What is being asked: Leaving the images aside, print every record in the material exactly.

Information given:

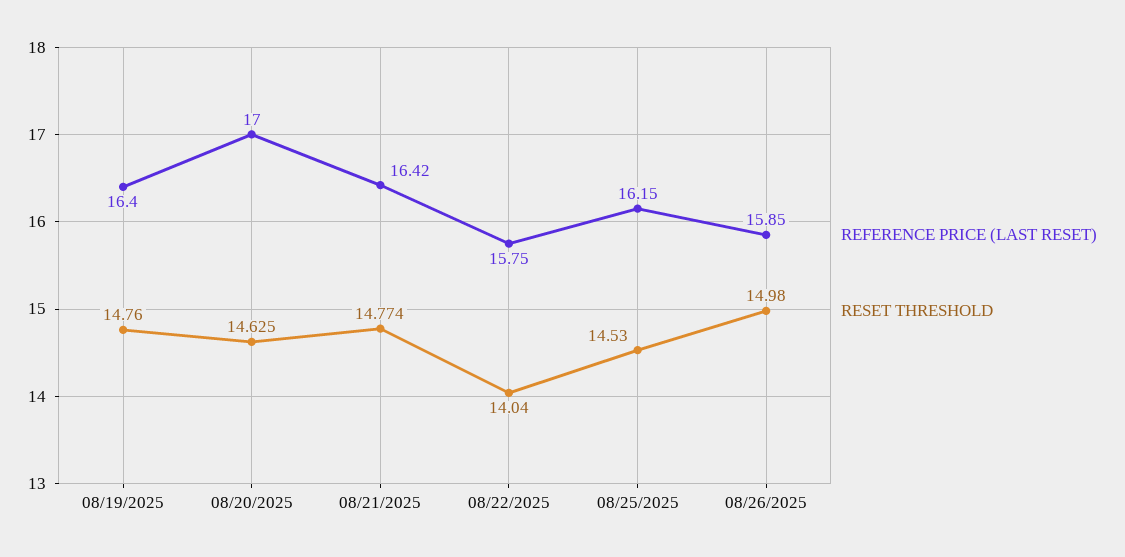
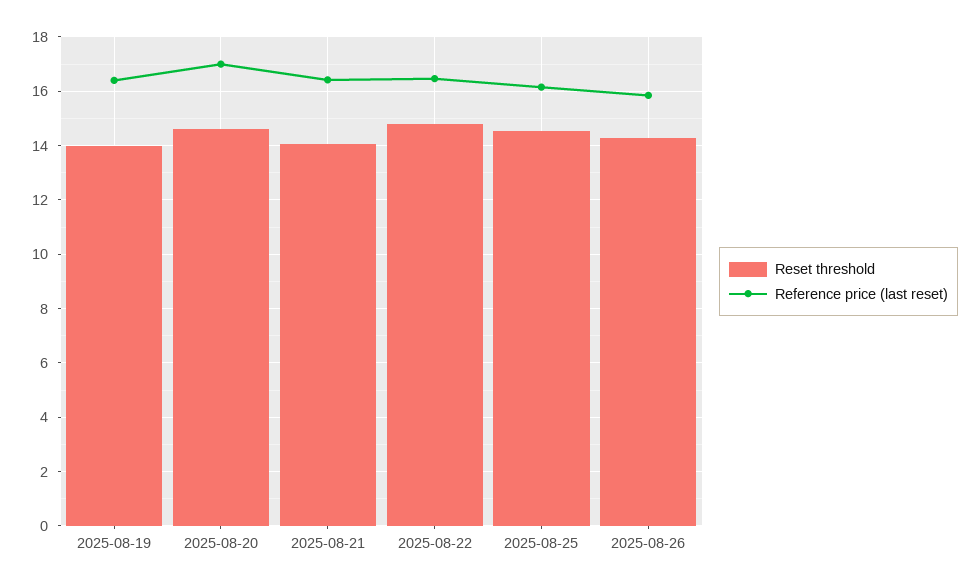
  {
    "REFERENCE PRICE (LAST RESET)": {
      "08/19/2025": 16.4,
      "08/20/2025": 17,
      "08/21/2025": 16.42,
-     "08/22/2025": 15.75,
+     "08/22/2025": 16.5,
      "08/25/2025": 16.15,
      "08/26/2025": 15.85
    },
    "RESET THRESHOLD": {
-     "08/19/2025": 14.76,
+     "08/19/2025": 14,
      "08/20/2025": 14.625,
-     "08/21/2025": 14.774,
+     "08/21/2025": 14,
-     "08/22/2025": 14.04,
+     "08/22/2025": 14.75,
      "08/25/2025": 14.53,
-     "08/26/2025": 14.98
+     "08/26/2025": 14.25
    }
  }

Written reply:
  {
    "REFERENCE PRICE (LAST RESET)": {
      "08/19/2025": 16.4,
      "08/20/2025": 17,
      "08/21/2025": 16.42,
-     "08/22/2025": 15.75,
+     "08/22/2025": 16.5,
      "08/25/2025": 16.15,
      "08/26/2025": 15.85
    },
    "RESET THRESHOLD": {
-     "08/19/2025": 14.76,
+     "08/19/2025": 14,
      "08/20/2025": 14.625,
-     "08/21/2025": 14.774,
+     "08/21/2025": 14,
-     "08/22/2025": 14.04,
+     "08/22/2025": 14.75,
      "08/25/2025": 14.53,
-     "08/26/2025": 14.98
+     "08/26/2025": 14.25
    }
  }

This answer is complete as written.